Describe the adult coronary circulation (50% of Marks) and its regulation (50% of Marks).
For this question a good answer should have encompassed a description of the following components; the arterial supply (epicardial, endocardial supplies), venous supply (major and minor venous drainage), the phasic ventricular blood supply, a description of and the relevance of the high oxygen extraction ratio, an emphasis on metabolic autoregulation whilst including any other mechanisms of physiological regulation. Most candidates provided reasonable detail surrounding the arterial-circulation and the area of the heart these vessels supply. Less well described were the perforating branches, the capillary network and the venous drainage, these components were often incorrectly described or left out of the candidate answers. Most candidates correctly identified the phasic flow and the difference in flow that occurs between the right and left ventricle. Those candidates that used diagrams to explain this were rewarded when these diagrams were labelled and accurate with respect to their systolic and diastolic distinction. The control of regulation was less well answered with generic statements not specifically identifying the local metabolic controls importance over any other mechanism. Those answers that scored well coupled the metabolic control to the flow dependence highlighting the high oxygen
extraction within the coronary circulation.
- Coronary circulation:
- Coronary vascular anatomy:
- Coronary arteries arise from the sinuses of Valsalva at the aortic root
- Left main
- Divides into left anterior descending and left circumflex
- Supplies most of the septum and LV
- Right coronary
- Supplies the RV, the sinoatrial node
- Coronary sinus
- Drains into the right atrium; opening is between the IVC and the tricuspid valve
- Venous blood oxygen saturation here is ~ 30%
- Coronary blood flow
- 5% of cardiac output, or 50-120ml/100g of myocardial mass
- 75% of the left main flow and 50% of RCA flow occurs in diastole
- In systole, LV blood flow is reduced due to the high chamber pressure during contraction
- For the RV, the systolic chamber pressure is lower, and blood flow is less affected
- Thus, diastolic time is more important for LV perfusion, and it can be compromised by tachycardia
- Coronary blood flow is automatically regulated to meet metabolic demand
- Myocardial oxygen extraction ratio is already very high (60-70%).

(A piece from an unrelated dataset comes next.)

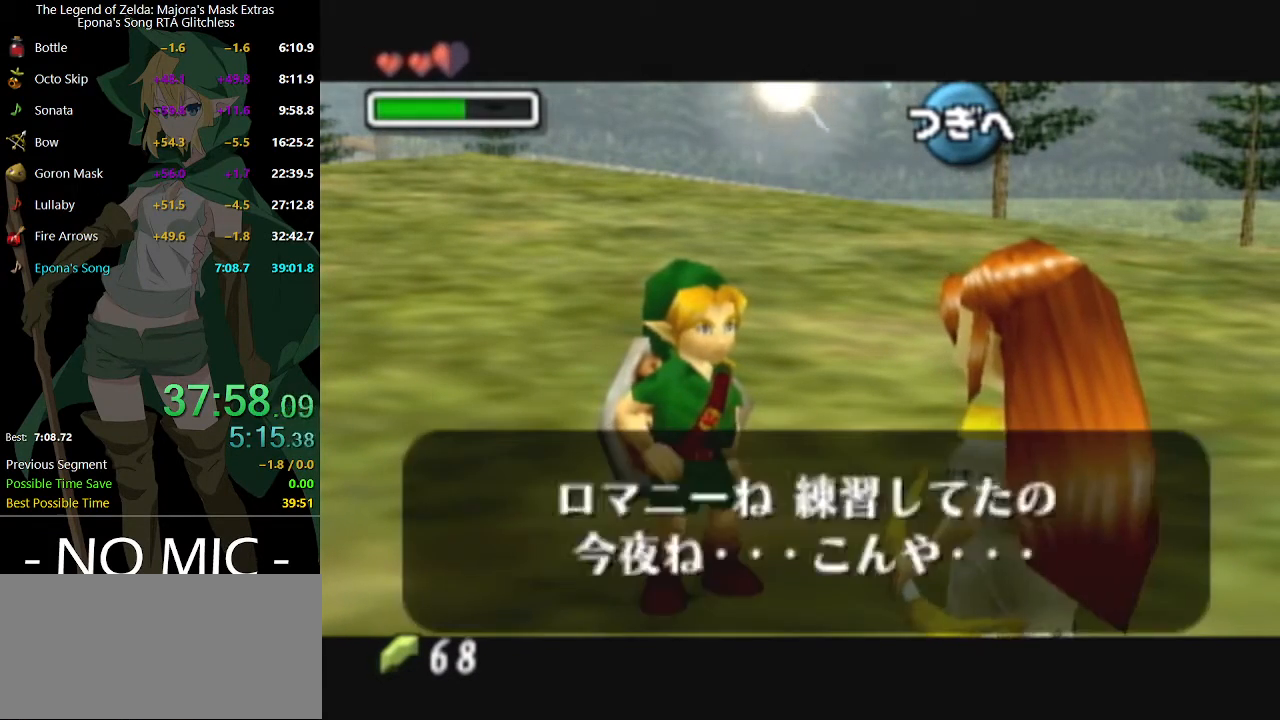
{"buttons": [], "left_stick": "center", "right_stick": "center", "events": [[33, "B", "up"], [67, "A", "down"], [100, "A", "up"], [100, "B", "down"], [167, "B", "up"], [233, "B", "down"], [267, "B", "up"]]}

- Thus, the myocardium cannot increase its oxygen extraction efficiency to meet increased metabolic demand
- Thus, coronary arterial blood flow increases to match myocardial oxygen demand, and the oxygen extraction ratio remains stable.
- With exercise, coronary blood flow can increase several-fold
- Mechanisms of coronary blood flow autoregulation
- Metabolic substrates and byproducts are thought to act as vasoactive mediators in the coronary circulation
- Multiple agents are considered important, including adenosine, O2, CO2, lactate, pH, and potassium ions.
- ATP-sensitive potassium channels also open in response to decreased ATP, resulting in smooth muscle membrane hyperpolarisation and thus relaxation
- Other influences on coronary blood flow
- Myogenic autoregulation (intrinsic arterial smooth muscle property)
- Autonomic nervous system
- α1-adrenergic receptor activation stimulates vasoconstriction
- β-adrenergic receptor activation produces vasodilation
- Muscarinic receptor stimulation produces coronary vasodilation
- Various pharmacological agents with coronary vasoactive properties include:
- Vasodilators (adenosine, GTN, dipyridamole)
- Vasoconstrictors (vasopressin, COX inhibitors
Ramanathan, Tamilselvi, and Henry Skinner. "Coronary blood flow." Continuing Education in Anaesthesia, Critical Care & Pain 5.2 (2005): 61-64.
Goodwill, Adam G., et al. "Regulation of coronary blood flow." Comprehensive Physiology 7.2 (2011): 321-382.
Raphael, M. J., D. R. Hawtin, and S. P. Allwork. "The angiographic anatomy of the coronary arteries." British Journal of Surgery 67.3 (1980): 181-187.